### RECORDS PROVIDED
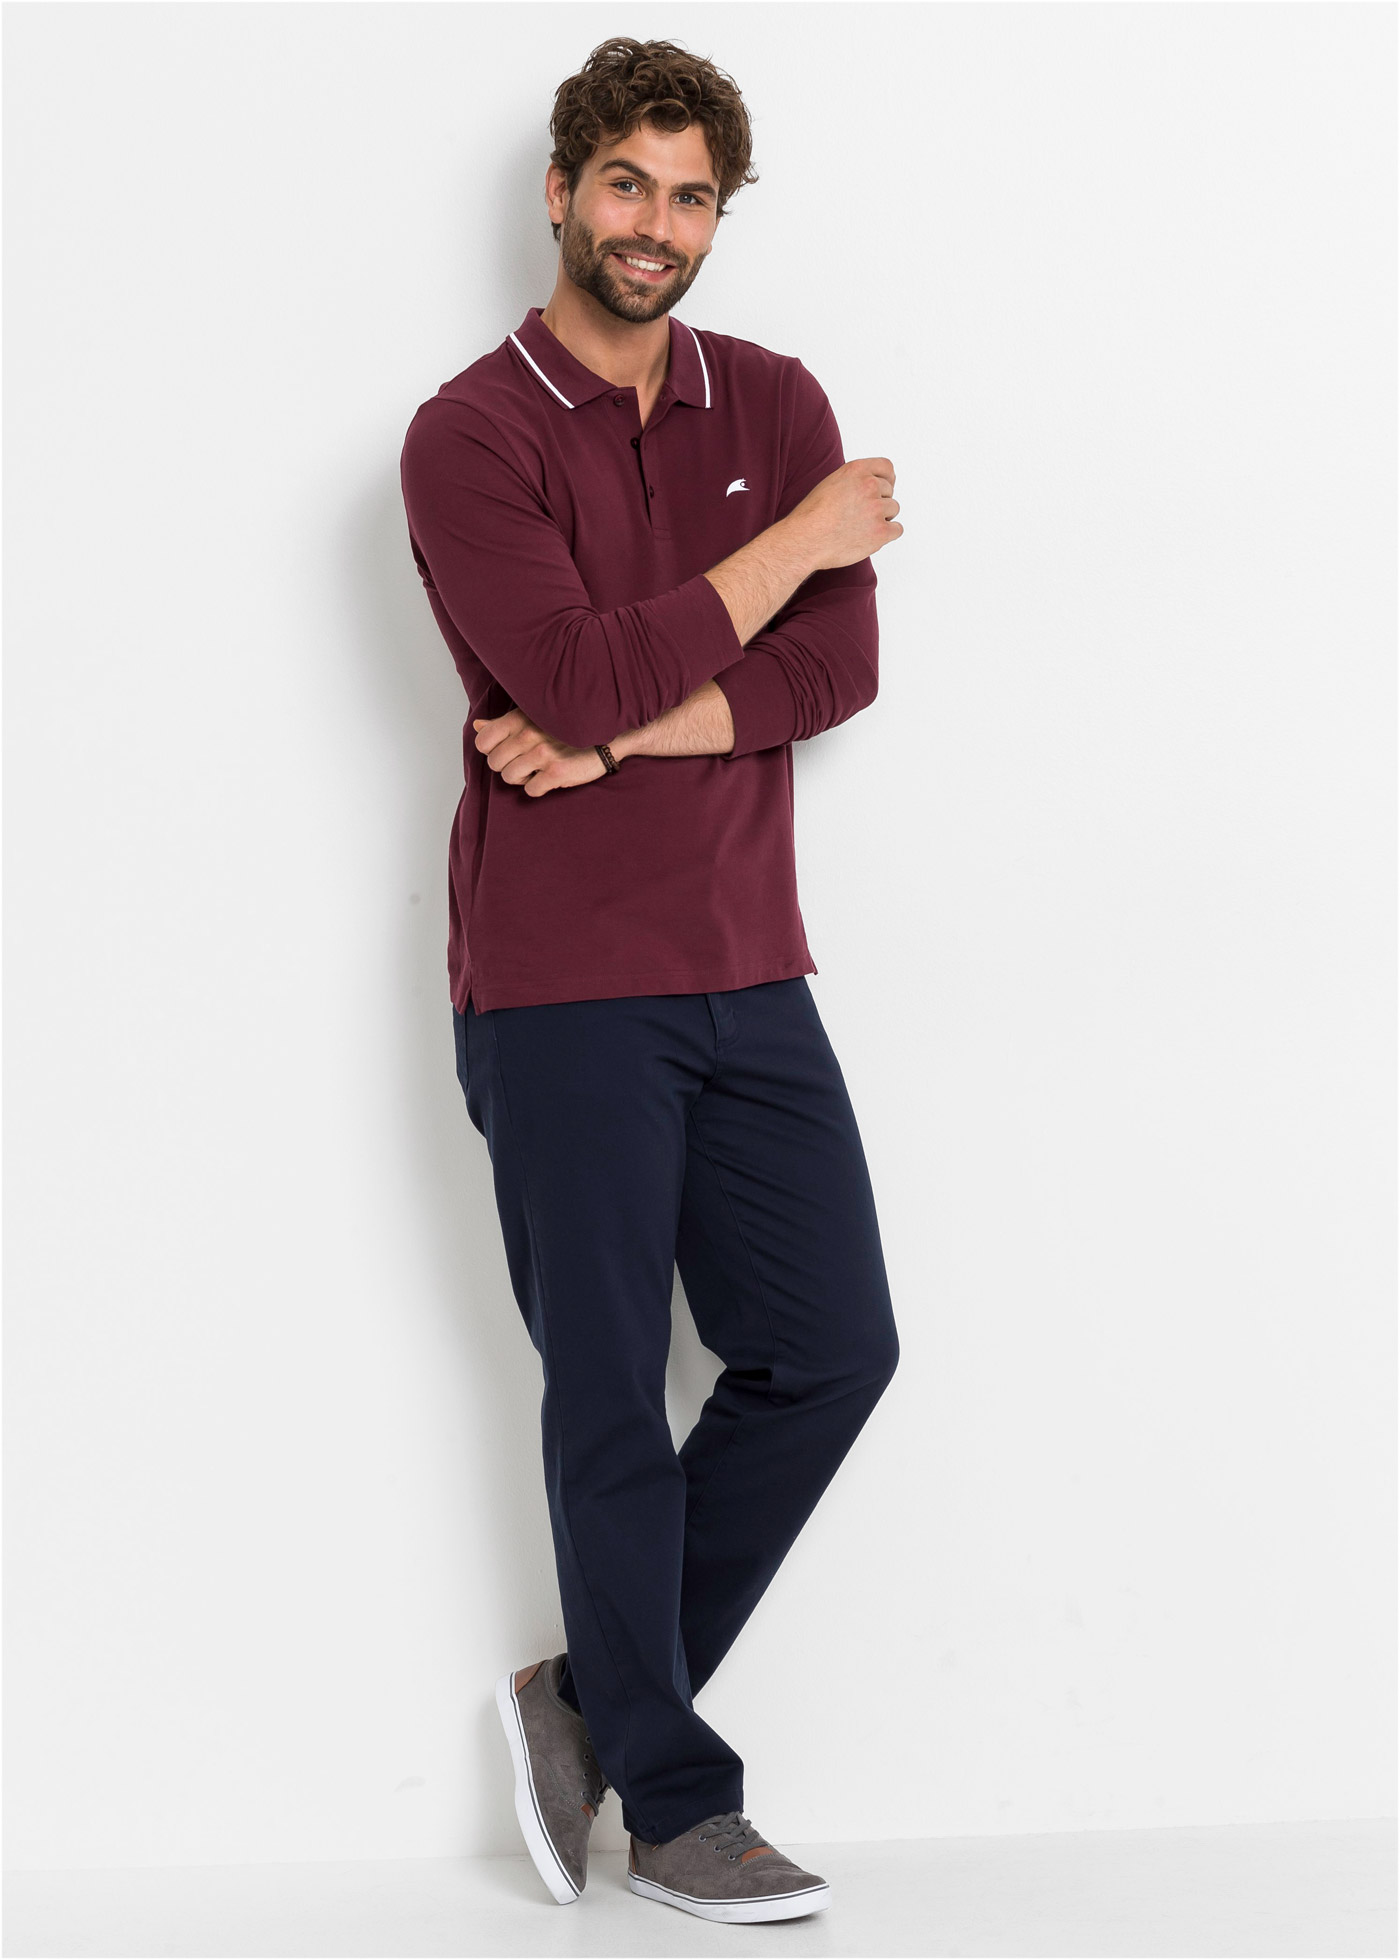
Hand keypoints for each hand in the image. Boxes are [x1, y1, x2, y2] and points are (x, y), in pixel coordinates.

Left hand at [472, 709, 607, 795]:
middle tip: (524, 762)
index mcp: (519, 719)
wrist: (606, 737)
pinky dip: (538, 788)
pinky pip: (531, 791)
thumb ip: (504, 724)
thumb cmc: (565, 727)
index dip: (491, 750)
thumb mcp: (532, 718)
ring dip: (522, 778)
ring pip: (509, 778)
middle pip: (494, 763)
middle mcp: (528, 735)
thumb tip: (477, 726)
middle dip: (507, 766)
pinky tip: (549, 777)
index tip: (506, 751)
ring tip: (537, 770)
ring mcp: (542, 754)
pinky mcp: (557, 773)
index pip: (483, 740)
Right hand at [786, 457, 901, 570]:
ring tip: (861, 527)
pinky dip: (887, 534)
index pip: (886, 467)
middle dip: (879, 502)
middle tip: (862, 515)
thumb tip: (871, 485)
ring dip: (882, 518)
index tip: (884, 489)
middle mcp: (869, 485)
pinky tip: (871, 538)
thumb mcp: (830, 484)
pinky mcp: (881, 531)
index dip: (887, 479)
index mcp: (856, 470)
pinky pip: (897, 530)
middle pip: (889, 491)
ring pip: (893, 510)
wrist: (805, 540)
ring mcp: (876, 508)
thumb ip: (853, 481)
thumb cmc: (811, 516)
######
BRIEF —
Because only the text is wanted, repeat all the entries exactly and leave out the pictures.

OUTPUT FOR THIS EXERCISE —
Hand keypoints for each hand in the image. Boxes are [x1, y1, x2, y2] and points are (x, y), in pixel coordinates.

Left hand at [472, 709, 607, 795]:
middle tip: (524, 762)
index mcp: (519, 719)
wrist: (606, 737)
pinky dip: (538, 788)
pinky pip: (531, 791)
thumb ip: (504, 724)
thumb cmc: (565, 727)
index dip: (491, 750)
thumb mcp: (532, 718)
ring dip: (522, 778)
ring pip: (509, 778)
middle pip: (494, 763)
middle mcp: (528, 735)
thumb tip: (477, 726)
middle dip: (507, 766)
pinky tip: (549, 777)
index tip: (506, 751)
ring tip: (537, 770)
ring mcp: (542, 754)
pinky mcp: (557, 773)
index pip: (483, 740)
Right hand at [786, 457, 901, 570]:
ring tip: (861, 527)
pinky dip: (887, 534)
index pip: (886, 467)
middle dip: (879, 502)
middle tip: (862, 515)
thumb tip: (871, 485)
ring dip: (882, 518)
index tip: (884, 489)
middle mcp: (869, 485)
pinky tip: (871, 538)
thumb mcp: (830, 484)
pinky mcp: (881, 531)
index dip: (887, 479)
index mcp: (856, 470)
pinky pip: (897, 530)
middle pip: (889, 491)
ring pip: (893, 510)
wrist: (805, 540)
ring mcp: (876, 508)
thumb ip: (853, 481)
thumb cmc: (811, 516)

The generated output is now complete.